Preeclampsia is usually caused by a malfunction of the placenta, and an early, correct diagnosis is important in treating it. For instance, if high blood pressure is evident, but no protein is found in the urine, it does not mean that the woman does not have preeclampsia. A blood test should instead be run to identify hard-to-detect cases and predict its progression.

The condition is more common during a woman’s first pregnancy, and developing it then puts her at a higher risk of getting it again in her next pregnancy. It is also more common among women at the extremes of reproductive age groups, such as teenagers and those older than 40. Women carrying twins or triplets are at increased risk, along with those who are obese or have kidney disease, diabetes, hypertension, or autoimmune disorders such as systemic lupus erythematosus.
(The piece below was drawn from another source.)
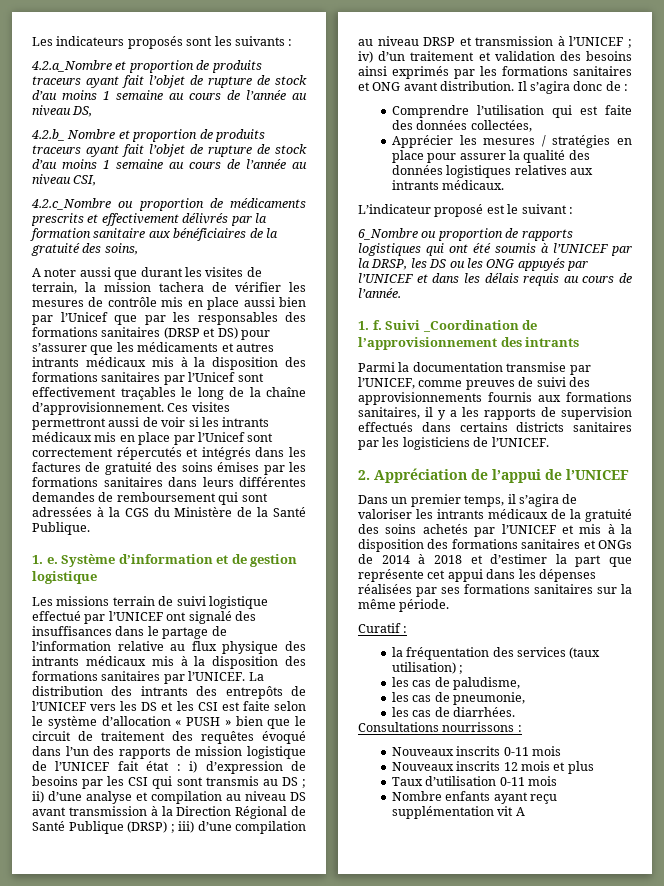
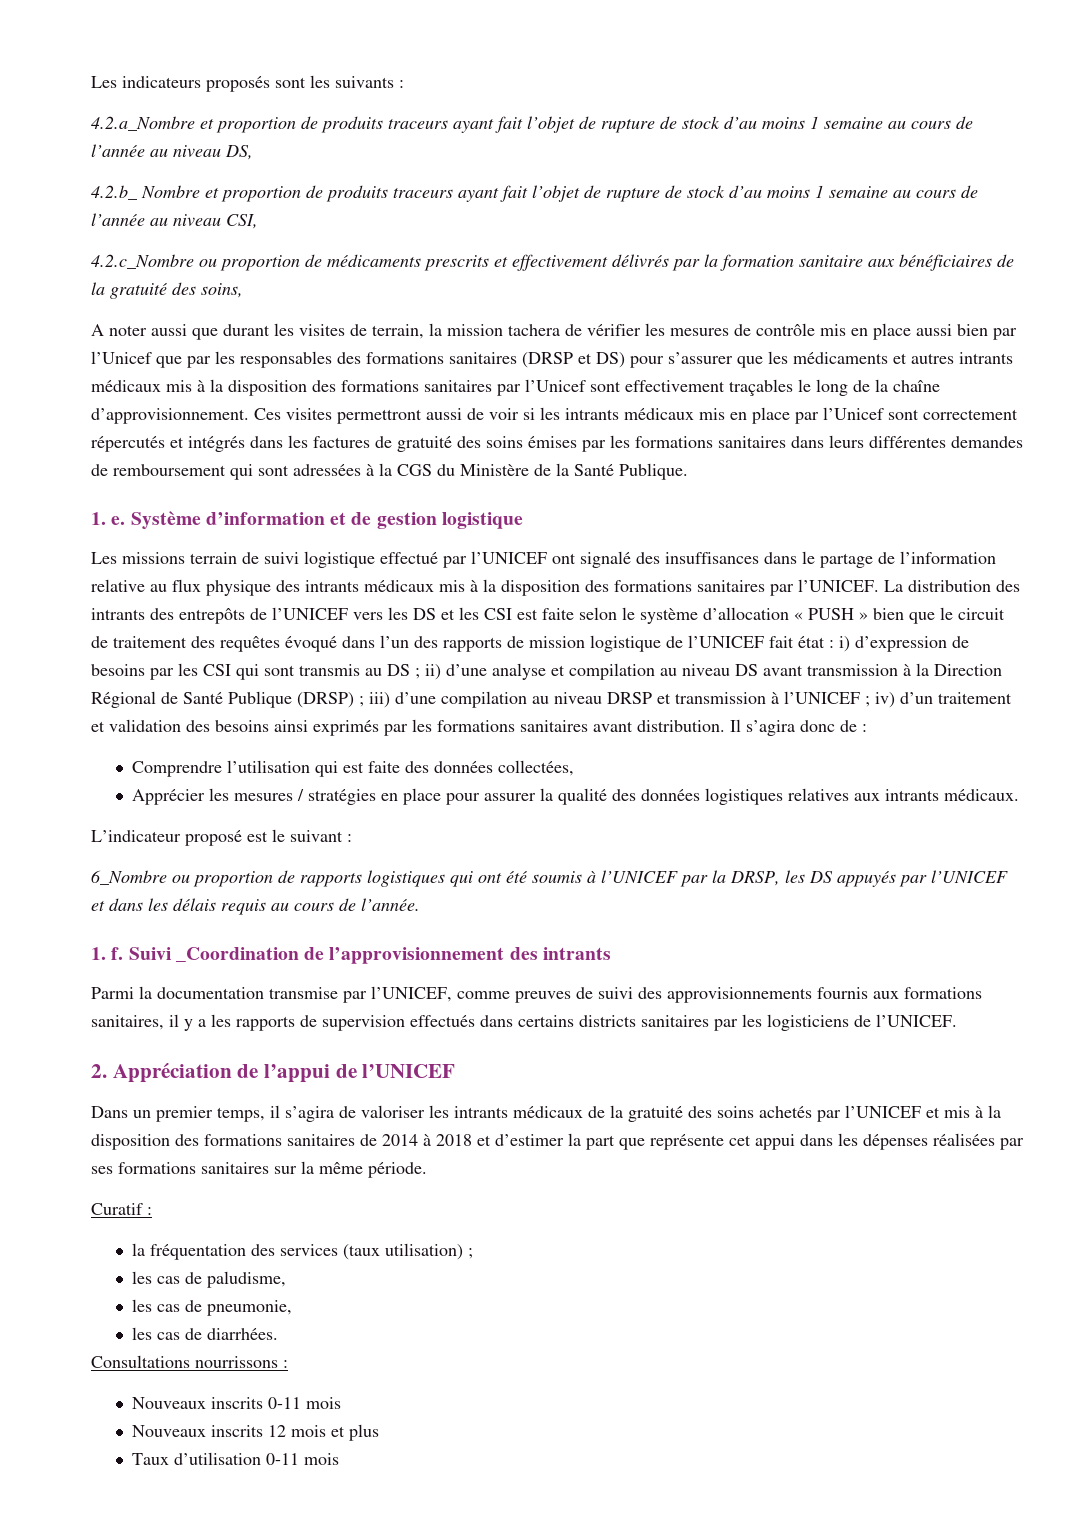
[358,82,401,91] et ONG -> (588, 726) none
[449,258,515,268] ou les ONG -> (833, 877) none
[583,540,632,549] et ONGs -> (355, 1140) none
[391,791,558,804] [391,806,525,819] // Nombre enfants ayant reçu supplémentation vit A -> (339, 1459) none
Preeclampsia can be managed by controlling the high blood pressure with medications and monitoring for any arising complications to ensure foetal well-being while awaiting the foetus to become mature enough for delivery. With proper management and treatment, it is completely reversible after the delivery of the baby and the placenta, potentially allowing the mother to regain all normal bodily functions.